ERIE, Pa. — As a woman who works in engineering, Catherine DiLuzio often feels like a unicorn.
“People look at you like you can’t exist,” she told an auditorium full of high school students at Penn State Behrend’s Burke Center.
DiLuzio, a 2012 Behrend graduate, was the keynote speaker at Behrend’s Women in Engineering day, an outreach program that introduces high school students to varied career options within the field of engineering. She works at Zurn Industries.
DiLuzio did not offer a dramatic origin story — spouting off the Pythagorean theory as a toddler, for example, or rewiring the house at age 10.
“Those kinds of stories are amazing, and I hear them all the time,” she said. “I look at myself and think maybe I am too normal. I don’t have an interesting story as to why I became an engineer.”
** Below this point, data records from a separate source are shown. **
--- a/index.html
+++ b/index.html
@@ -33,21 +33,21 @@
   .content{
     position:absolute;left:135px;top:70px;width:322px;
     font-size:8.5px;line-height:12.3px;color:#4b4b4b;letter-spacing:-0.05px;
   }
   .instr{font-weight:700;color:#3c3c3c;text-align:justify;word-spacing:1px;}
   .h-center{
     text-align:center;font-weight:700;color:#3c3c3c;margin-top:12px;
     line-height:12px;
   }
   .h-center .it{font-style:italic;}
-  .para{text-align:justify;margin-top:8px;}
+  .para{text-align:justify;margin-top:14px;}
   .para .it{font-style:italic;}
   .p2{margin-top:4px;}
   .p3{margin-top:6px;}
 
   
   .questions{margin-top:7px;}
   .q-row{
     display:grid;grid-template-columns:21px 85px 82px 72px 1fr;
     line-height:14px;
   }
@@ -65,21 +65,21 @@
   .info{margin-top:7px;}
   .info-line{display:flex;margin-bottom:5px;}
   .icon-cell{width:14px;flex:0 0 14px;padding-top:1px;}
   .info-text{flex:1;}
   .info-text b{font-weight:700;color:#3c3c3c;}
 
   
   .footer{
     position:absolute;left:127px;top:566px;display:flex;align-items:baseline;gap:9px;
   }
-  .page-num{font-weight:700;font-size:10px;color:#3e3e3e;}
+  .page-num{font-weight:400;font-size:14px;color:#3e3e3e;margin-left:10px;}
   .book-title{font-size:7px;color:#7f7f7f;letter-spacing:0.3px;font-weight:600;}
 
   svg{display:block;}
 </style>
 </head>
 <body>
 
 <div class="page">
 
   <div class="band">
Instead, she said, she was just someone who was “pretty good” at math and science and was willing to work hard.
That message fits the tone of the Women in Engineering day program, said Abbe Biebel, a K-12 program educator in Behrend’s office of Youth Education Outreach. The day featured a series of hands-on workshops, which were led by professional engineers — volunteers from National Fuel Gas, Acutec Precision Aerospace, Parker LORD and other companies. In one session, students designed model cars, which they tested on different road surfaces. In another, they used cardboard tubes and tape to simulate a natural gas pipeline.
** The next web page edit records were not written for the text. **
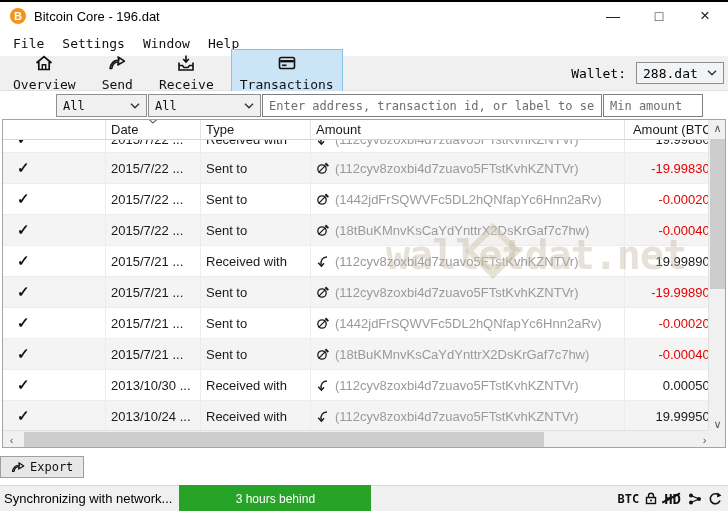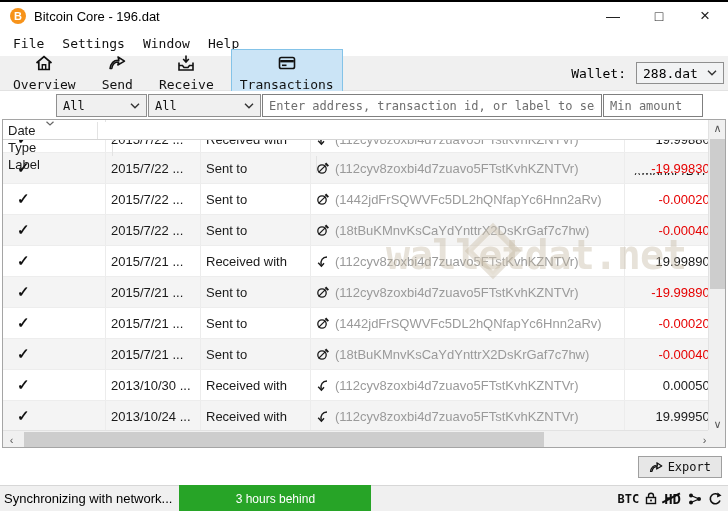--- a/index.html
+++ b/index.html
@@ -44,21 +44,21 @@
   .combo.c1 { width:91px; } .combo.c2 { width:113px; }
   .txt-input { border:1px solid #7f7f7f; height:23px; font-family:"DejaVu Sans Mono",monospace;
                font-size:12px; padding:0 6px; margin-right:1px; outline:none; color:#111; }
   .txt-input::placeholder { color:#6e6e6e; }
   .search { width:340px; } .minamt { width:100px; }
 
   
   .tableArea { margin:0 2px; height:329px; border:1px solid #a5a5a5; position:relative;
                background:#fff; overflow:hidden; }
   .thead { height:20px; display:flex; border-bottom:1px solid #d5d5d5; background:#fff;
-           width:707px; position:relative;flex-direction:column; }
+           width:707px; position:relative; }
   .th { font-size:13px; color:#1a1a1a; padding:1px 5px; border-right:1px solid #e3e3e3;
         position:relative; display:flex; align-items:center; }
   .sortind { position:absolute; top:-1px; left:50%; transform:translateX(-50%); line-height:0; }
   .c-status { width:103px; } .c-date { width:95px; } .c-type { width:110px; }
   .c-label { width:314px; } .c-amount { flex:1; overflow:hidden; justify-content:flex-end; }
   .th.c-amount span { transform:translateX(12px); white-space:nowrap; }
 
   .tbody { width:707px; }
   .trow { height:31px; display:flex; border-bottom:1px solid #ededed; background:#fff; }
   .trow.alt { background:var(--row_alt,#f4f4f4); }
@@ -87,21 +87,21 @@
              border-left:1px solid #e2e2e2; z-index:7; }
   .vthumb { position:absolute; top:19px; left:1px; width:15px; height:150px; background:#cdcdcd; }
   .sbtn { position:absolute; width:17px; height:16px; display:flex; align-items:center;
           justify-content:center; color:#555; font-size:11px; }
   .hscroll { position:absolute; bottom:0; left:0; width:710px; height:17px; background:#f0f0f0;
              border-top:1px solid #e2e2e2; z-index:7; }
   .hthumb { position:absolute; top:1px; left:21px; width:520px; height:15px; background:#cdcdcd; }
   .corner { position:absolute; bottom:0; right:0; width:17px; height:17px; background:#f0f0f0; z-index:8; }
 
   
-  .exportRow { flex:1; display:flex; align-items:center; justify-content:flex-end; padding-right:6px; }
+  .exportRow { flex:1; display:flex; align-items:center; justify-content:flex-start; padding-right:6px; }
   .export-btn { display:flex; align-items:center; gap:5px; background:#e7e7e7; border:1px solid #9f9f9f;
                 padding:3px 10px; font-family:"DejaVu Sans Mono",monospace; font-size:12px; color:#111; }
   .statusbar { height:26px; background:#f0f0f0; border-top:1px solid #d7d7d7; display:flex;
                align-items:center; padding:0 6px 0 4px; }
   .sync-text { font-size:13px; color:#000; margin-right:7px; }
   .progress { width:192px; height:30px; background:var(--progress_green,#27a427); color:#fff;
               font-size:12px; display:flex; align-items:center; justify-content:center; }
   .status-right { margin-left:auto; display:flex; align-items:center; gap:6px; }
   .unit { font-family:"DejaVu Sans Mono",monospace; font-size:12px; font-weight:bold; color:#111; }
   .hd-icon { position:relative; font-size:14px; font-weight:bold; color:#111;
@@ -214,21 +214,21 @@
         <div class="th c-date">
           <span class="sortind"><svg width="9" height="5" viewBox="0 0 9 5">
                 <path d="M1 0.8 L4.5 4 L8 0.8" stroke="#666" fill="none" stroke-width="1.2"></path>
               </svg></span>
           <span>Date</span>
         </div>
         <div class="th c-type">
             <span>Type</span>
           </div>
         <div class="th c-label">
-            <span>Label</span>
+            <span>Amount</span>
           </div>
         <div class="th c-amount">
             <span>Amount (BTC)</span>
           </div>
       </div>
 
       <div class="tbody" id="rows-host">
           <div class="trow partial">
             <div class="cell c-status">
               <span class="checkmark">✓</span>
“I like that it has been a lot of group work,” said Jenna Bosco, a junior from Meadville. “I didn’t realize there was so much group work in engineering.”
The group dynamics taught the girls about “soft skills,” in addition to engineering basics. Students from 28 schools participated in the program.
“You learn a lot, working with other people,” said Dannica McChesney, a sophomore from Union City. “You learn how to let them take charge sometimes.”
The program also served as an introduction to college.
“I think it is insightful that we get to see campus, rather than sitting in a high school classroom,” said Sydney Holt, a junior from Meadville. “And the hands-on activities are a lot easier to understand.”
Lindsey Moir attended Women in Engineering Day while in high school. This year, she returned as an adult volunteer. She works as a controls engineer at Wabtec.
“I want to mentor girls so they know that whatever field they are in, the opportunities are endless in engineering,” she said.